USS Buena Ventura (ID-1329), also spelled USS Buenaventura, was a United States Navy cargo ship in commission in 1918 that was sunk during World War I.

==Construction and early career, 1913-1918==
Buena Ventura was built as a commercial cargo ship in 1913 at Howdon-on-Tyne, England, by Northumberland Shipbuilding Company. The United States Steel Products Company of New York City owned her when the United States Shipping Board requisitioned her for World War I service in 1917. The Shipping Board assigned her to the United States Army, for which she began operations in 1917 with a United States Navy Naval Armed Guard detachment aboard to man her guns.

==United States Navy service, 1918==
Buena Ventura was transferred to the U.S. Navy on 25 July 1918. Assigned the naval registry Identification Number (Id. No.) 1335, she was commissioned as USS Buena Ventura (or USS Buenaventura) at Philadelphia, Pennsylvania on 26 July 1918.

Buena Ventura was assigned to the Naval Overseas Transportation Service on a U.S. Army account. After loading cargo at Philadelphia, she departed for New York City on 9 August 1918, then left New York in a convoy on 13 August 1918 bound for France. Steaming first to La Pallice and from there to Royan and Bordeaux, she proceeded to Le Verdon-sur-Mer to take on fuel for the return voyage to Philadelphia.

Buena Ventura cleared Le Verdon-Sur-mer in ballast on 14 September 1918 as part of a 25-ship convoy bound for the United States. Seven escorts protected the convoy until that evening, after which the convoy continued across the Atlantic Ocean unescorted.

==Loss==
At about 20:45 on 16 September 1918, the German submarine U-46 came across the unescorted convoy and fired two torpedoes into Buena Ventura. The first struck amidships, directly beneath the flying bridge about 4 ft below the waterline and tore a hole that measured 10 ft long by 4–6 ft wide. The blast from the explosion coursed upward, splintering the lifeboat suspended in its davits just above and knocking the wireless out of commission. The second torpedo hit in the after end of the empty hold number four.

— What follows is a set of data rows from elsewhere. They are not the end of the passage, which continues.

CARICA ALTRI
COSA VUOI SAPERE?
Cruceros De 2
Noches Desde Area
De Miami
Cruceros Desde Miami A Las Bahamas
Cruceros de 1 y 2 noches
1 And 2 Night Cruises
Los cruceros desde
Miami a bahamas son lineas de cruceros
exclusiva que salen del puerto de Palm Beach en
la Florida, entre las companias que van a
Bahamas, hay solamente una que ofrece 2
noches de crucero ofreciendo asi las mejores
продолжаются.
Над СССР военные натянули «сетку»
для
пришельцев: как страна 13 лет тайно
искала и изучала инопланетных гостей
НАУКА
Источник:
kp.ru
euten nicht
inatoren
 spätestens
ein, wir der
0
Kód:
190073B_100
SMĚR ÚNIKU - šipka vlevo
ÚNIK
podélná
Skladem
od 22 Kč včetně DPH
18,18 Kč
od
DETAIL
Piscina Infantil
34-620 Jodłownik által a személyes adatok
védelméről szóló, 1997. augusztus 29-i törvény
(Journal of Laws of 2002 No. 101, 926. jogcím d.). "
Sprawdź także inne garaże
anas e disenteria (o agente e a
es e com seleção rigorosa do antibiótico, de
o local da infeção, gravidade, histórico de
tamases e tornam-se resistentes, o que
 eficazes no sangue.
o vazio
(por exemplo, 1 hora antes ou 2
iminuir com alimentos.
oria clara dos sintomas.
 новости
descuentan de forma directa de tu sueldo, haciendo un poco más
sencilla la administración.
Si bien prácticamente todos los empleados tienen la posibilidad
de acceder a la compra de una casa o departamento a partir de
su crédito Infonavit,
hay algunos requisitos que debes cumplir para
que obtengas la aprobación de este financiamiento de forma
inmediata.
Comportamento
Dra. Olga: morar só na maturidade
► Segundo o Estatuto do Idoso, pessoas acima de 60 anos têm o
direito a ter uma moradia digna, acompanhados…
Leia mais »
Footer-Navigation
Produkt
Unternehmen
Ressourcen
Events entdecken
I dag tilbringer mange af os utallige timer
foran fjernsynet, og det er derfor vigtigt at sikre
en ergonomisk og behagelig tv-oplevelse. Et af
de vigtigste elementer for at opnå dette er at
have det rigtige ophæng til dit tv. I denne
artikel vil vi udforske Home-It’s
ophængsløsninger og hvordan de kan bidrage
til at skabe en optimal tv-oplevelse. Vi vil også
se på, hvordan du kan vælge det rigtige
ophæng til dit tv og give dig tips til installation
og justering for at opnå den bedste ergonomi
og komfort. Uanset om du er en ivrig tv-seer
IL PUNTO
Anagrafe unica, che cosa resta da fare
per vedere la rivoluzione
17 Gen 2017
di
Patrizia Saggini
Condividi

Buena Ventura, mortally stricken, soon slowed in the rising swells, listing to port. Her siren blasted out the submarine warning signal while her after gun fired one shot. After throwing the confidential publications and codes overboard in weighted bags, the crew abandoned their rapidly sinking ship in the four undamaged lifeboats. Her commanding officer – Lt. Cdr. Fitzsimons – remained on board to be sure that everyone who could abandon ship had done so and, when thus assured, stepped into the last boat and ordered it lowered away. That boat, damaged in bumping against the side of the ship due to the Buena Venturas port list, required unceasing efforts to bale out the water that had gained entry through several leaks. Fitzsimons, his executive officer, and the 27 enlisted men in the boat, separated from the other three boats in the darkness and rising seas, steered in the direction of the Spanish coast.

On 18 September, the French destroyer rescued 45 of Buena Venturas crew, while on the morning of 20 September, the Spanish coaster Lola took Fitzsimons and his remaining sailors on board and landed them at Corunna, Spain on 22 September.

== Casualties ==
Three officers and 15 or 16 enlisted men died in the loss of Buena Ventura.